In the July 14, 1870 edition of the Indiana Progress (Indiana, PA), there is a brief article titled “Children Lost,” which mentions McCreery and his heroic actions. The event, which happened on June 30, 1870, involved the two young children of Jonathan Buterbaugh. The two children – aged four and six – had been out in the fields watching the men work when a thunderstorm appeared on the horizon. The children had been sent home, but had become lost along the way.

McCreery was among the three hundred people who gathered to search for them. McCreery discovered the two youngsters the following day near McKeages Dam on the Cush Cushion Creek – the children had traveled almost seven miles from where they had last been seen. McCreery took charge of the children, who were soon reunited with their family.

Around 1871, raftsmen began complaining of the conditions at Chest Falls near Mahaffey. There was a debate what to do and the suggestion was made to build a dam so the rocks would be submerged. McCreery gave another suggestion – blow them up with dynamite. The sad part was he didn’t really know what he was doing. He took a raft to the rough patch of water and tossed the dynamite into the rocky patch of water. According to the January 28, 1973 edition of The Pittsburgh Press, the dynamite made more noise than breaking up the rocks. The raft McCreery was taking through the rough waters, hit the rocks and broke up.

McCreery died November 23. 1895 and would be laid to rest in the Citizens Cemetery.

Although his life ended, his story continued to be passed on through word of mouth. Cherry Tree Joe would be proud of the stories that grew about him – most sources state he actually encouraged the “larger-than-life” stories while he was still alive.

According to word of mouth, he raised moose for milk cows and kept a panther for a pet. The reason he kept a panther for a pet? His house was infested with mice that weighed up to sixty pounds each. How did the mice get that big? They were eating the gigantic crumbs that fell from Joe’s super-sized meals.

One time, Cherry Tree Joe was racing Bob McKeage down the Clearfield Creek. Though McCreery was leading, McKeage was quickly catching McCreery’s raft. Not wanting to lose the race, McCreery grabbed a 150-foot-tall white pine and ripped it out of the ground with his bare hands. McCreery placed it across the creek, preventing McKeage from continuing the competition.

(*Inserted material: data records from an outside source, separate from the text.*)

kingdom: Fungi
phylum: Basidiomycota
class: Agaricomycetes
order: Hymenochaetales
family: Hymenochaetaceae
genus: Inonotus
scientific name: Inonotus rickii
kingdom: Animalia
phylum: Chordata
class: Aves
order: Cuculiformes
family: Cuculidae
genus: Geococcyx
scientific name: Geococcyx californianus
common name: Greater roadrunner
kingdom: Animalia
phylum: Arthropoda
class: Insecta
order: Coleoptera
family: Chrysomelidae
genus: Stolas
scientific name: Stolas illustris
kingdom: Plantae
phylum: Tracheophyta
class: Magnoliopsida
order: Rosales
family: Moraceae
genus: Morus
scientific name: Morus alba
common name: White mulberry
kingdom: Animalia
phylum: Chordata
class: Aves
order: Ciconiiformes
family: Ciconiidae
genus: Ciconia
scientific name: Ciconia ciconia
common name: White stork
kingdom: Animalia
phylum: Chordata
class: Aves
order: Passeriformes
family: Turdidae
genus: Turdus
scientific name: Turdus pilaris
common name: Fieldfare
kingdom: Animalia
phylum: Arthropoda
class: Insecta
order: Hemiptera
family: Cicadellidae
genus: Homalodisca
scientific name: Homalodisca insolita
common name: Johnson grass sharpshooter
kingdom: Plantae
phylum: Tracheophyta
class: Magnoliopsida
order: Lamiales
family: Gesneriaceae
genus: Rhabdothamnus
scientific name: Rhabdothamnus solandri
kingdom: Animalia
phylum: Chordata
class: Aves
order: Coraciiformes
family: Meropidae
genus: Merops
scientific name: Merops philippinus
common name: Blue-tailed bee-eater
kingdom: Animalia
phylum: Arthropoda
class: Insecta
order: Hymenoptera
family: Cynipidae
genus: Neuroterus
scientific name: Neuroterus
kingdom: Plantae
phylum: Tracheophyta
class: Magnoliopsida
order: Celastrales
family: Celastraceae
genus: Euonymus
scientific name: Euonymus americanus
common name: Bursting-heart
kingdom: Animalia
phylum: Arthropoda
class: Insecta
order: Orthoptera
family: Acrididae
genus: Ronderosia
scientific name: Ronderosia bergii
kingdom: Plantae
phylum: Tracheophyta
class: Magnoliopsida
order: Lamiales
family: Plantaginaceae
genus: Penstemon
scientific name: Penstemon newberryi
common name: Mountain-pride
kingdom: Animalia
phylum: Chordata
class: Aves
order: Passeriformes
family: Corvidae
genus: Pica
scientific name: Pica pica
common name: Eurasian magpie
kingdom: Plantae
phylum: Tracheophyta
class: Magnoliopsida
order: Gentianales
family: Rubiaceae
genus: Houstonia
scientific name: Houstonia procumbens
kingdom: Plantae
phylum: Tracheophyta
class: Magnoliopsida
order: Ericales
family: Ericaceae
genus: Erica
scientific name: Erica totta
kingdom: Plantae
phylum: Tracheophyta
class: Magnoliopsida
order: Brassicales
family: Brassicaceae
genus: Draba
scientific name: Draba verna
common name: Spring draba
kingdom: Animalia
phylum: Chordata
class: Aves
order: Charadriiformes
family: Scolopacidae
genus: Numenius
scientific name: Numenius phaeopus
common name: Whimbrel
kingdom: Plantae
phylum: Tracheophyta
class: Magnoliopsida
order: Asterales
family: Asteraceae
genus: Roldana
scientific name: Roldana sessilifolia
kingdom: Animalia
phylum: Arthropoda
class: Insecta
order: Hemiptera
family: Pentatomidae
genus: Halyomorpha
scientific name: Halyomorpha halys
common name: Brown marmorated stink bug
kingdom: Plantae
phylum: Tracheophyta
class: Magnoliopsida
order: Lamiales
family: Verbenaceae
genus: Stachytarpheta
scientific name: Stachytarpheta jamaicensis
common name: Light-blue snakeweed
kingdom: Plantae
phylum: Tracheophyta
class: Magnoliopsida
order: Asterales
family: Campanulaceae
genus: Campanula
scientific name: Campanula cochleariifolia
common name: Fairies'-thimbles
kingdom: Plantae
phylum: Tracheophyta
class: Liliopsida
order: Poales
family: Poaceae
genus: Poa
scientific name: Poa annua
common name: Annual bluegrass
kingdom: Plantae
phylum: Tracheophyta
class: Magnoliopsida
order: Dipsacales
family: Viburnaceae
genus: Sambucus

Another time, Cherry Tree Joe was approached by a number of raftsmen to help clear up a jam. After assessing the situation, McCreery took out his knife and began to cut at the beech trees. Before he knew it, the jam was gone and so was the birch tree raft. McCreery had whittled the entire raft into pieces and took them to Philadelphia where he sold them for $5000 more than the lumber had been worth. That is how toothpicks were invented.

Then there was the time Cherry Tree Joe got caught up in a log jam. Seeing no way to get through it, McCreery jumped off his raft, picked up the massive log raft and lifted it over the jam. After tossing it back into the creek, he jumped back on the raft and continued downstream.

Did you ever hear about the time when the river froze over before he was able to take his last two rafts downstream? Cherry Tree Joe did what any lumberman of his stature would do – he tied one raft to each foot and used them as ice skates to go down river.

Then there was the great flood of 1845, when the water was so high that Cherry Tree Joe floated a raft over the great Cherry Tree that marked the corners of Indiana, Clearfield, and Cambria Counties. Note: We won’t mention that the Cherry Tree had been gone for six or seven years by the 1845 flood, because that would just ruin a good story.

Probably the oddest legend involving Cherry Tree Joe, places him in Johnstown during the destructive 1889 Johnstown Flood. According to legend, McCreery watched as a house floated by on the flood waters. Knowing he had to help those inside, he jumped into action. McCreery grabbed the house and lifted it out of the flood waters, saving the lives of two sets of triplets.

I finished paying my respects to Joseph “Cherry Tree Joe” McCreery, humbly remembering the real man, but smiling at the stories that have grown about him over the years. With all those stories in mind, I left him resting on the hilltop high above the community he called home.